### Images with lens parameters

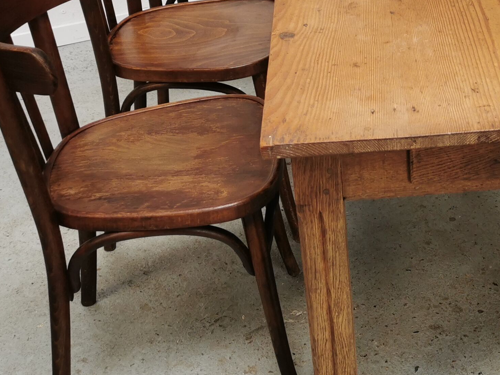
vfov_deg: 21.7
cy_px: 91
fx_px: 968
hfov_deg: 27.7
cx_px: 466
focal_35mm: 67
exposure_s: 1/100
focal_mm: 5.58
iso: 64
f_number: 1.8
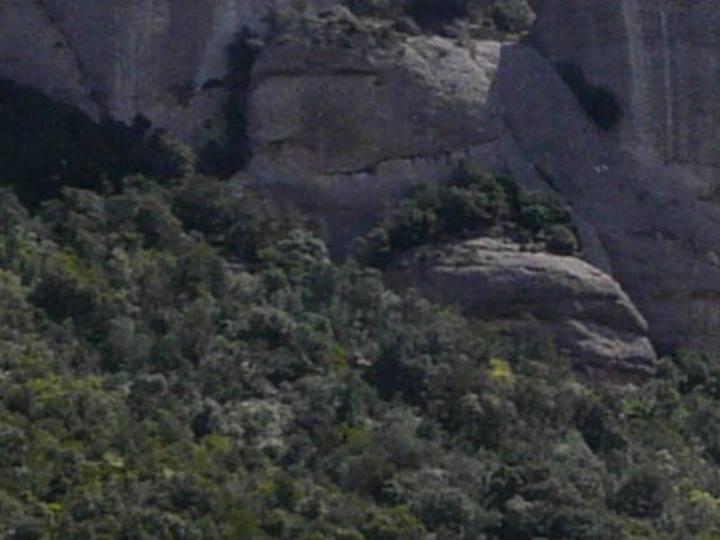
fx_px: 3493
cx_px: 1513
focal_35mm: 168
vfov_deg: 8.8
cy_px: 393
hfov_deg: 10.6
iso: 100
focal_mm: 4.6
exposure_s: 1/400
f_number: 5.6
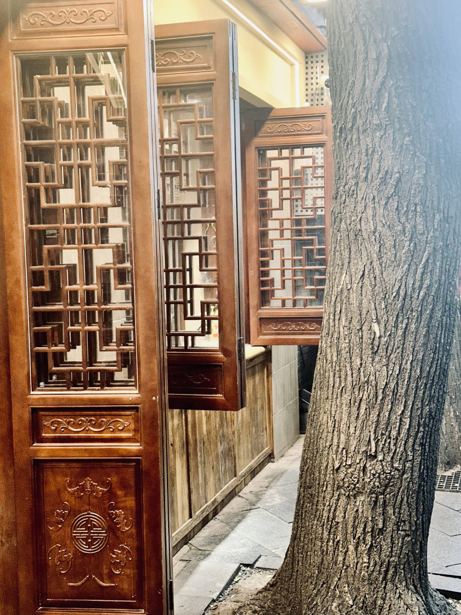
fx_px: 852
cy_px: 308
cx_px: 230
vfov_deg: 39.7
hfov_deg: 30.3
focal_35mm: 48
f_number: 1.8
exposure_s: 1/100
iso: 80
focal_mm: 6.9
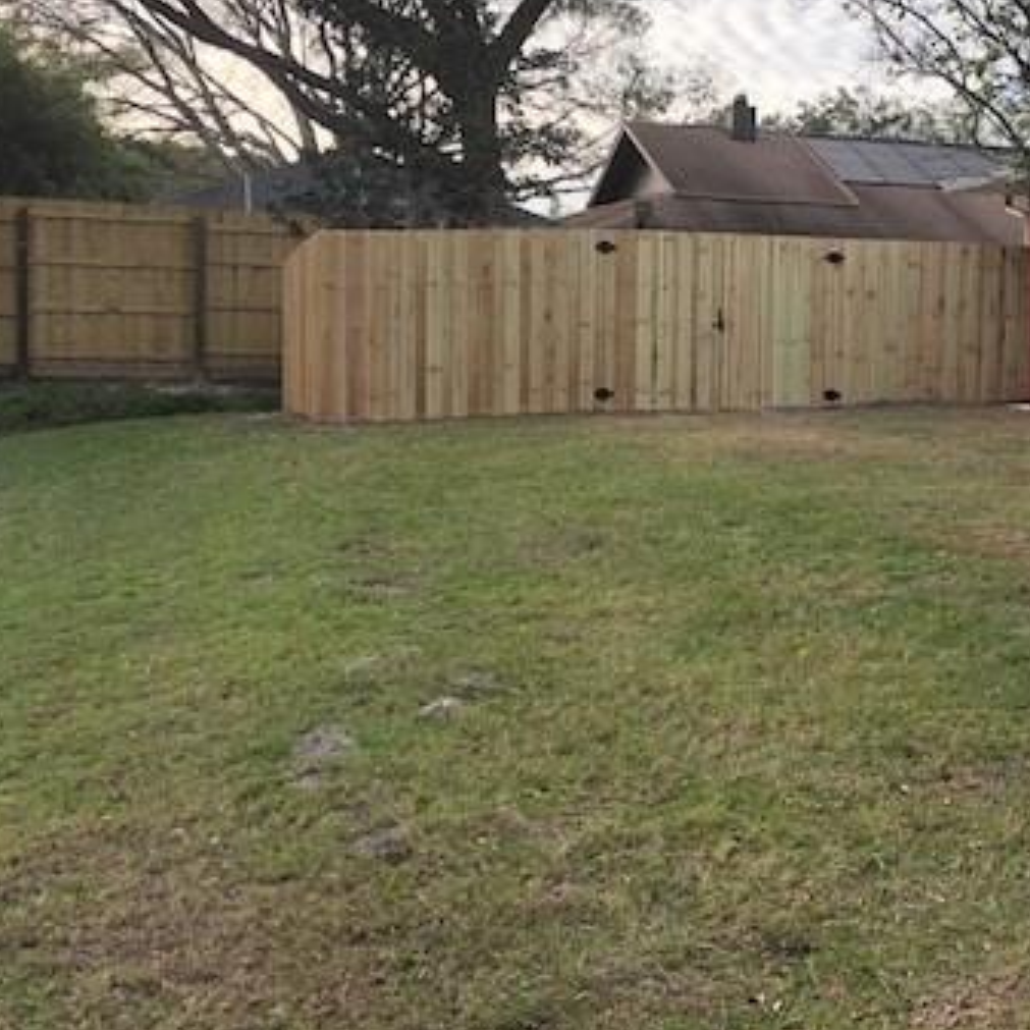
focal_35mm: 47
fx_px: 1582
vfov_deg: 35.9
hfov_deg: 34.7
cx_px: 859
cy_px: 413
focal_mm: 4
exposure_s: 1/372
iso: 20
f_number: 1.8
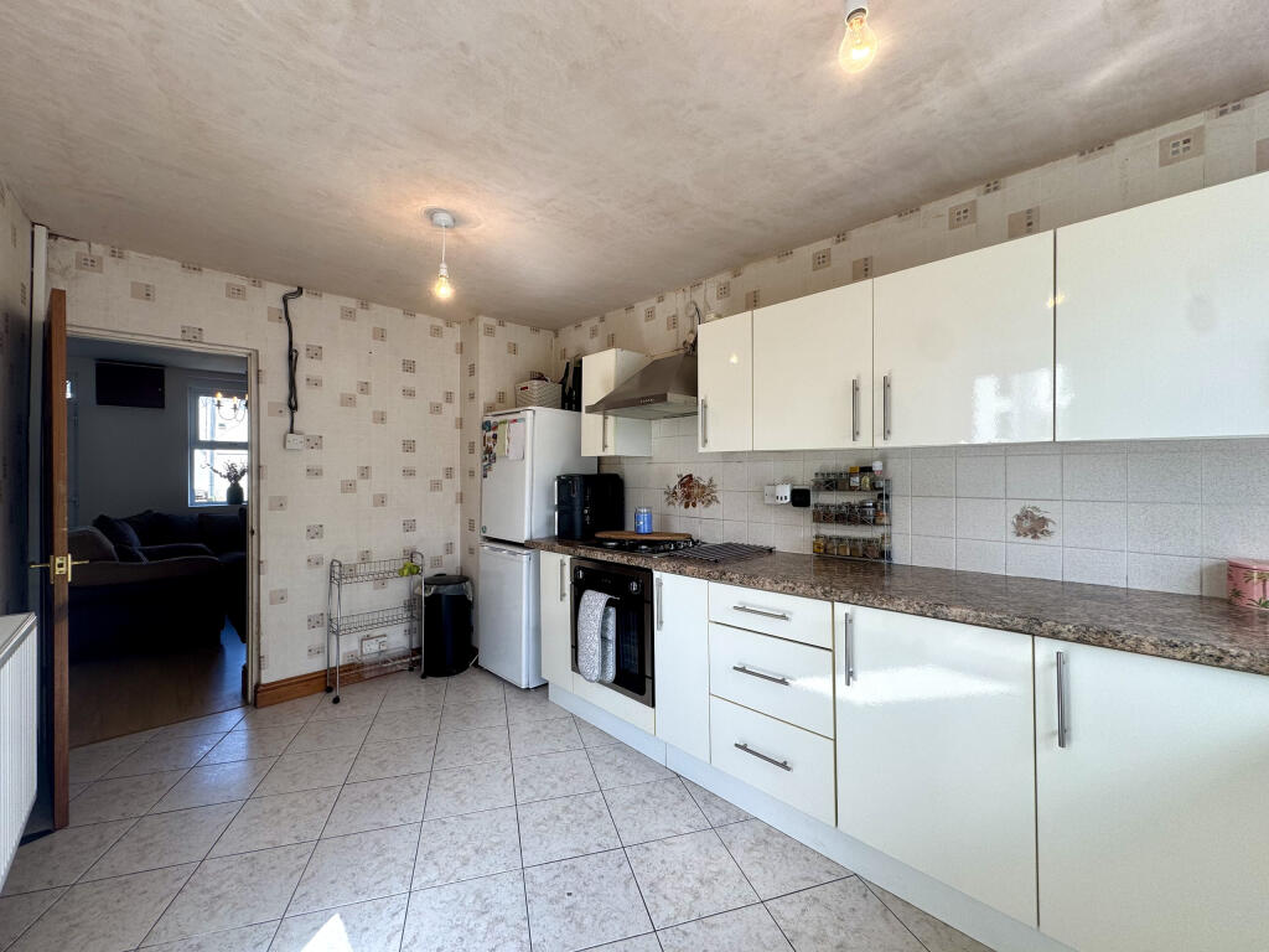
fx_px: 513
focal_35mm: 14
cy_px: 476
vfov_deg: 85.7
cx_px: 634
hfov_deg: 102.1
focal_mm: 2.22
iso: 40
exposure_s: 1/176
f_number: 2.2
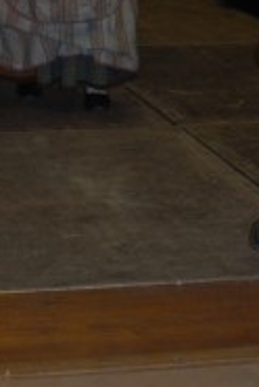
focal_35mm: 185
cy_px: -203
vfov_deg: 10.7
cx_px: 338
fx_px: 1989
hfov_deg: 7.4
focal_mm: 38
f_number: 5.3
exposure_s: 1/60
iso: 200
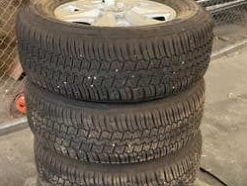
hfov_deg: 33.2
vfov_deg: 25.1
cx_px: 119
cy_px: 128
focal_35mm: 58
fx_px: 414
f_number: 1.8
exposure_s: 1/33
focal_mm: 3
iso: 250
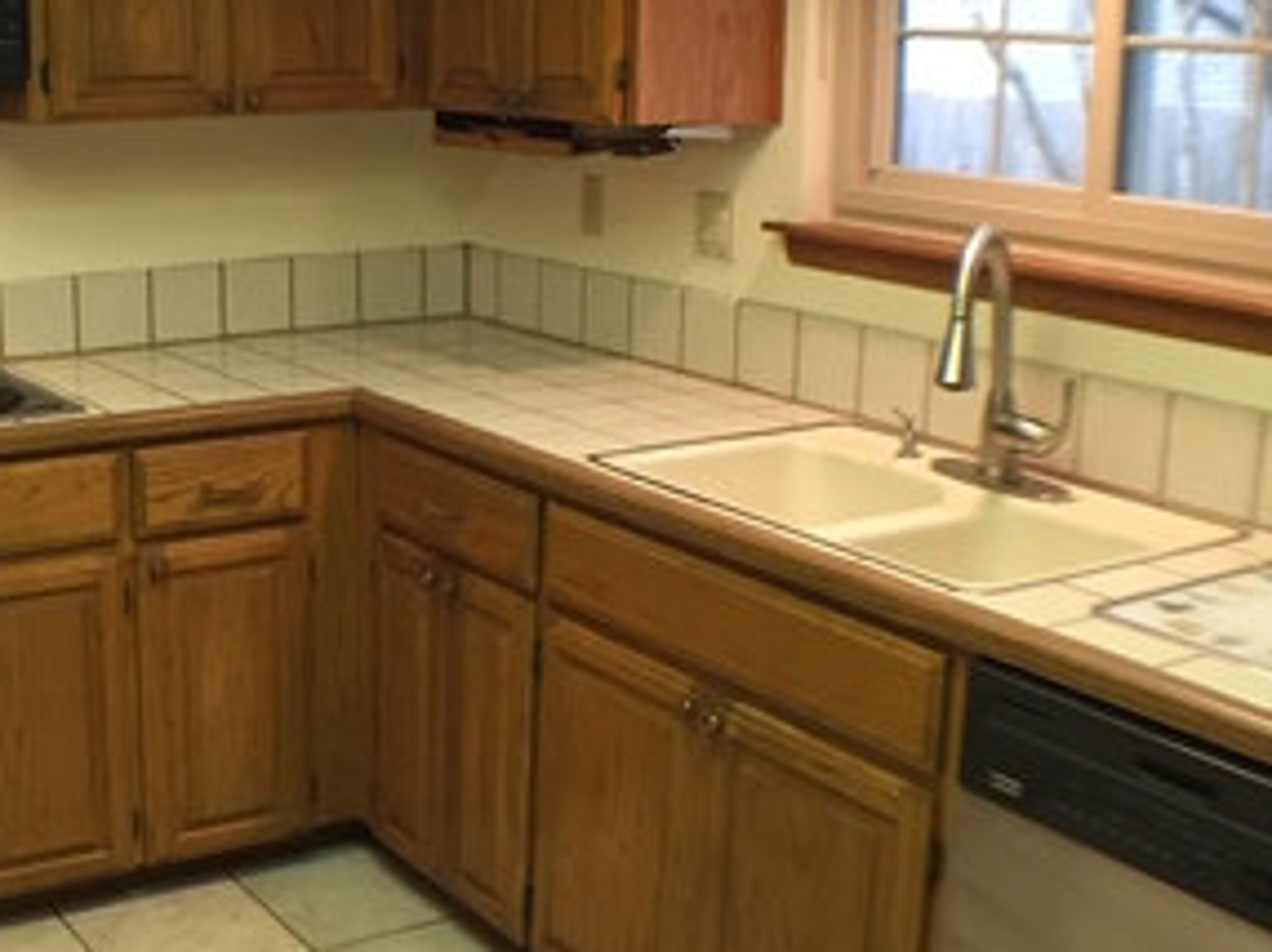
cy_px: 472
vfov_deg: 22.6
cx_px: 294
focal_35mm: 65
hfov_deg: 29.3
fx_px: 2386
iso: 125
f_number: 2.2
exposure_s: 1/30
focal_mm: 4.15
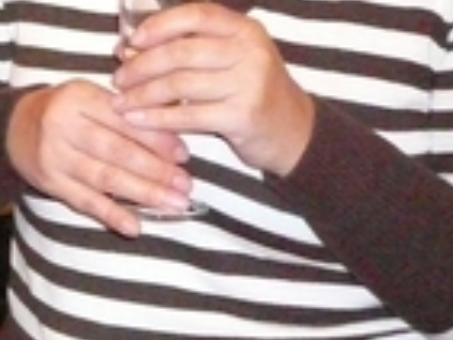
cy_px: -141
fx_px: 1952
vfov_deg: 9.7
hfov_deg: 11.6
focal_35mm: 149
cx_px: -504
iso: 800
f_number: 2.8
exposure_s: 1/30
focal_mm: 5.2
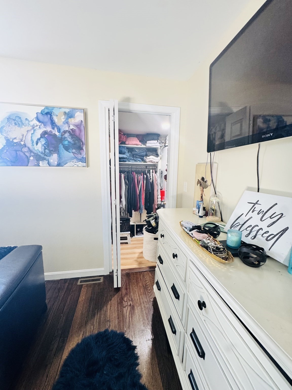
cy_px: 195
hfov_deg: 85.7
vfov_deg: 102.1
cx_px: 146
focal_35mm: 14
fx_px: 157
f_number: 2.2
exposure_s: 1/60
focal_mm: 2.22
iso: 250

### What the task requires
Without the pictures, restate all the entries above exactly.

### Written answer
vfov_deg: 21.7
cy_px: 91
fx_px: 968
hfov_deg: 27.7
cx_px: 466
focal_35mm: 67
exposure_s: 1/100
focal_mm: 5.58
iso: 64
f_number: 1.8
fx_px: 3493
cx_px: 1513
focal_35mm: 168
vfov_deg: 8.8
cy_px: 393
hfov_deg: 10.6
iso: 100
focal_mm: 4.6
exposure_s: 1/400
f_number: 5.6
fx_px: 852
cy_px: 308
cx_px: 230
vfov_deg: 39.7
hfov_deg: 30.3
focal_35mm: 48
f_number: 1.8
exposure_s: 1/100
iso: 80
focal_mm: 6.9
focal_35mm: 47
fx_px: 1582
vfov_deg: 35.9
hfov_deg: 34.7
cx_px: 859
cy_px: 413
focal_mm: 4
exposure_s: 1/372
iso: 20
f_number: 1.8
fx_px: 513
focal_35mm: 14
cy_px: 476
vfov_deg: 85.7
cx_px: 634
hfov_deg: 102.1
focal_mm: 2.22
iso: 40
exposure_s: 1/176
f_number: 2.2
focal_35mm: 185
cy_px: -203
vfov_deg: 10.7
cx_px: 338
fx_px: 1989
hfov_deg: 7.4
focal_mm: 38
f_number: 5.3
exposure_s: 1/60
iso: 200
hfov_deg: 33.2
vfov_deg: 25.1
cx_px: 119
cy_px: 128
focal_35mm: 58
fx_px: 414
f_number: 1.8
exposure_s: 1/33
focal_mm: 3
iso: 250
cy_px: 472
vfov_deg: 22.6
cx_px: 294
focal_35mm: 65
hfov_deg: 29.3
fx_px: 2386
iso: 125
f_number: 2.2
exposure_s: 1/30
focal_mm: 4.15
cy_px: -141
fx_px: 1952
vfov_deg: 9.7
hfov_deg: 11.6
focal_35mm: 149
cx_px: -504
iso: 800
f_number: 2.8
exposure_s: 1/30
focal_mm: 5.2
cy_px: 195
hfov_deg: 85.7
vfov_deg: 102.1
cx_px: 146
focal_35mm: 14
fx_px: 157
f_number: 2.2
exposure_s: 1/60
focal_mm: 2.22
iso: 250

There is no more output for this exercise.